Bachmann campaigns as a 'reformer'
ST. PAUL -- U.S. Rep. Michele Bachmann said voters elected her in 2006 because they believed her conservative voice was needed in Congress. Nearly two years later, Bachmann said she has represented her 6th Congressional District the way her const...
ST. PAUL -- U.S. Rep. Michele Bachmann said voters elected her in 2006 because they believed her conservative voice was needed in Congress.
Nearly two years later, Bachmann said she has represented her 6th Congressional District the way her constituents want: by fighting against higher taxes and bigger government.
"They're sending me to watch out for their pocketbooks," Bachmann said, adding she has stood for lower taxation. "I came to Washington as an outsider and a reformer, and I've stayed that way."
Bachmann, a former state senator, was elected just as Republicans lost control of the House, so she has spent her first term in the minority. She has advocated market-based approaches on issues such as energy, health care and the troubled economy, and has been among the most consistent opponents of major Democratic proposals.
"What I've seen is really almost an addiction by the Democrat majority to stick with the status quo of feeding the big beast of government," she said.

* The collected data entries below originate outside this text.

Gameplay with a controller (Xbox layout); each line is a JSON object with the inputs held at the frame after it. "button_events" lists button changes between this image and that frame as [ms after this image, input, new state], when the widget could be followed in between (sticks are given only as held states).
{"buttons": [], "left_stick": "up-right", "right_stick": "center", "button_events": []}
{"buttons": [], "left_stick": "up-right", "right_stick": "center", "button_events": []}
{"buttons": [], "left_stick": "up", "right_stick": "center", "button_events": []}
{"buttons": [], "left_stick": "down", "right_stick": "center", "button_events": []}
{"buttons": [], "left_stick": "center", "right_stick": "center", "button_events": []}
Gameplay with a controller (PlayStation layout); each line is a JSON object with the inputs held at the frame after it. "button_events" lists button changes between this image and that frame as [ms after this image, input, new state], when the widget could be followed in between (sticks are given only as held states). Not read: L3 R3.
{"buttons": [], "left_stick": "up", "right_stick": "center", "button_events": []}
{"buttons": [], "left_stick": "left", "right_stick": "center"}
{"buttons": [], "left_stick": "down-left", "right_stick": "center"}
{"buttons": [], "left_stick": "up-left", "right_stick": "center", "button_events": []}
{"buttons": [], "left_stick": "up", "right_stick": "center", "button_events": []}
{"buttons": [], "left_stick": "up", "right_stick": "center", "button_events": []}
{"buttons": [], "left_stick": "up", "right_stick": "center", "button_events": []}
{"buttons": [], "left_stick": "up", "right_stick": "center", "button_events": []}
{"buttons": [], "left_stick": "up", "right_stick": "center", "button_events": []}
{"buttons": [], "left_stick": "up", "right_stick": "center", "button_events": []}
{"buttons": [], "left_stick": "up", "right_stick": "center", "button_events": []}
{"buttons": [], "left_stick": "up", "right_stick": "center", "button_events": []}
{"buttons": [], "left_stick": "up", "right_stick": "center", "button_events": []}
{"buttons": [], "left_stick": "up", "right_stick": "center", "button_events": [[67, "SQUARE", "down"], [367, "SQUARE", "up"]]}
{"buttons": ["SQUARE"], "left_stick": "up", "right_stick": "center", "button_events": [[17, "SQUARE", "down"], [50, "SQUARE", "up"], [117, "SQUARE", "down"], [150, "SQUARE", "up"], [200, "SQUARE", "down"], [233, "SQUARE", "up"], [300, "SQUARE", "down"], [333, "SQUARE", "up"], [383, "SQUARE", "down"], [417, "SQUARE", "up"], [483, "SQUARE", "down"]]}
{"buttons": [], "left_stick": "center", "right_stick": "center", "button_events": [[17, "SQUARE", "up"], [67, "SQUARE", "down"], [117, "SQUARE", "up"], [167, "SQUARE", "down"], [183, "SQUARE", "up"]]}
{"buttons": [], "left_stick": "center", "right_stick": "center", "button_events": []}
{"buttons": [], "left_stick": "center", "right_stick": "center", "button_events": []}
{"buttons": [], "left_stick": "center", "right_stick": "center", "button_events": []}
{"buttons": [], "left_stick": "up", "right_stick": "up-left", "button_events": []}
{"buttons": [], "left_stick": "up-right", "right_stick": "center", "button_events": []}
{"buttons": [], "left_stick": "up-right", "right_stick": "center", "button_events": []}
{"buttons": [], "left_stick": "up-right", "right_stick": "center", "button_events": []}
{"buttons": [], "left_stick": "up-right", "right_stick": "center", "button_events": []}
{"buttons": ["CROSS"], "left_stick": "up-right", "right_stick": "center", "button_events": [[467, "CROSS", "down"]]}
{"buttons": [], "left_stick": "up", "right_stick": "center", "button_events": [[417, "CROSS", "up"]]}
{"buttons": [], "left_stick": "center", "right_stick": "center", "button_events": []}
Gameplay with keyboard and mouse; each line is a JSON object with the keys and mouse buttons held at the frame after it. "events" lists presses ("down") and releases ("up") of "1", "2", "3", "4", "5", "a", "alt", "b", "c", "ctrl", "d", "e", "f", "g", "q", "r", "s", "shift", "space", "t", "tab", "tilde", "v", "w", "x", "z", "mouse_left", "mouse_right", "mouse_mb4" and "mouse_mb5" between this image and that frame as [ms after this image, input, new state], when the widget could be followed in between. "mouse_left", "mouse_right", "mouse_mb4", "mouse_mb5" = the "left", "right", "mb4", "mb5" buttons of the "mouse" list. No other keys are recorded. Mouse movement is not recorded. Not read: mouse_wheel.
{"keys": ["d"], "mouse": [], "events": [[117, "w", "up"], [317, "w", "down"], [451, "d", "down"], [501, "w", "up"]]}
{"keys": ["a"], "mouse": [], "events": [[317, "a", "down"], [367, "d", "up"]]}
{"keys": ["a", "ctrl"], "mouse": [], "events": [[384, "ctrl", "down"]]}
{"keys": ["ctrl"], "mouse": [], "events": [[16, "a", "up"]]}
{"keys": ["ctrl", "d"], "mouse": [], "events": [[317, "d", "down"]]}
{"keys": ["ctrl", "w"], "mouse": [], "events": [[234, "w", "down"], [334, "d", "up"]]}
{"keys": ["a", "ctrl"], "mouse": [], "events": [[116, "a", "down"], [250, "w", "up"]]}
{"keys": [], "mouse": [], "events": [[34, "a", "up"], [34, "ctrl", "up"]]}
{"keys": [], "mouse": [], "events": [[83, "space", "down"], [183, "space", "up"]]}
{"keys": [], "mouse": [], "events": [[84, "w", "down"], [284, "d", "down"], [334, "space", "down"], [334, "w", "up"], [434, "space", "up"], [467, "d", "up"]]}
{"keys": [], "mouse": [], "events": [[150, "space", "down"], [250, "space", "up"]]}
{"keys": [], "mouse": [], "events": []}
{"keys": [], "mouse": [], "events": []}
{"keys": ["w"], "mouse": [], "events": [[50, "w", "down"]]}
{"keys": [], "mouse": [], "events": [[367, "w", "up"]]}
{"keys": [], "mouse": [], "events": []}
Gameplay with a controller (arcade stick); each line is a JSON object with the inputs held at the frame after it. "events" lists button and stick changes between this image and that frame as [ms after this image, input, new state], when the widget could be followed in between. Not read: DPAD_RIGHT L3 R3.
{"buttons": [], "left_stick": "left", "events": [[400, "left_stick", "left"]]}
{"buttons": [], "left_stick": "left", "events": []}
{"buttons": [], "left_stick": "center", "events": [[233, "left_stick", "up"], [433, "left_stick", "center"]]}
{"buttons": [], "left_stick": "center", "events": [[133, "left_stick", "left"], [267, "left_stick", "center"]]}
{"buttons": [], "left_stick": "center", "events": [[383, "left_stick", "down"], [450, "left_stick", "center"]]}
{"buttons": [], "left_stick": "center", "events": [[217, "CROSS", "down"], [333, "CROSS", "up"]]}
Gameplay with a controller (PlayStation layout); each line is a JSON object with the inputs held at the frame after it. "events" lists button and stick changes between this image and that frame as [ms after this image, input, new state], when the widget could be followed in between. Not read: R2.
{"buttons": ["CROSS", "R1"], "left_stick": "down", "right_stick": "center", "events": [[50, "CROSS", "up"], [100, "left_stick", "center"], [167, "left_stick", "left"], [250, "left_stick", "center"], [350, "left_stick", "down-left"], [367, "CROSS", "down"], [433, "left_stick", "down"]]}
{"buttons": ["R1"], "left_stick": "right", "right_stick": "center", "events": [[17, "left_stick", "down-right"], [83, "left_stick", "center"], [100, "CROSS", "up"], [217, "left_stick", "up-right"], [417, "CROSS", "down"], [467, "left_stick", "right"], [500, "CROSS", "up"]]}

Bachmann's opponents -- Democrat Elwyn Tinklenberg and Bob Anderson of the Independence Party -- said she too often has been absent from the district and is a polarizing figure whose support for the president on many issues has not helped the district.
Bachman said while Democrats' House schedule keeps her in Washington longer, she returns to the district on weekends and regularly conducts town-hall forums by telephone.
Bachmann gained two distinctive types of attention during her first term. Early on, she was criticized for her gushing embrace of President Bush at the 2007 State of the Union and for her opposition to energy policy that would phase out incandescent light bulbs, a plan she said chipped away at consumer rights.
In recent months, political talk shows and cable networks increasingly have turned to Bachmann to provide a conservative's opinion on high-profile issues such as offshore oil drilling and the economic crisis.
That recent publicity fits with how she views her position in the minority. Bachmann said she and other Republicans must highlight differences between their proposals and Democrats'.
Bachmann, a married mother of five, said she has at least three legislative accomplishments, despite serving in the minority. She got bills on consumer credit protection and foster parenting passed, along with legislation recognizing Minnesota's 150th birthday. She has worked to influence other bills through her spot on the Financial Services Committee.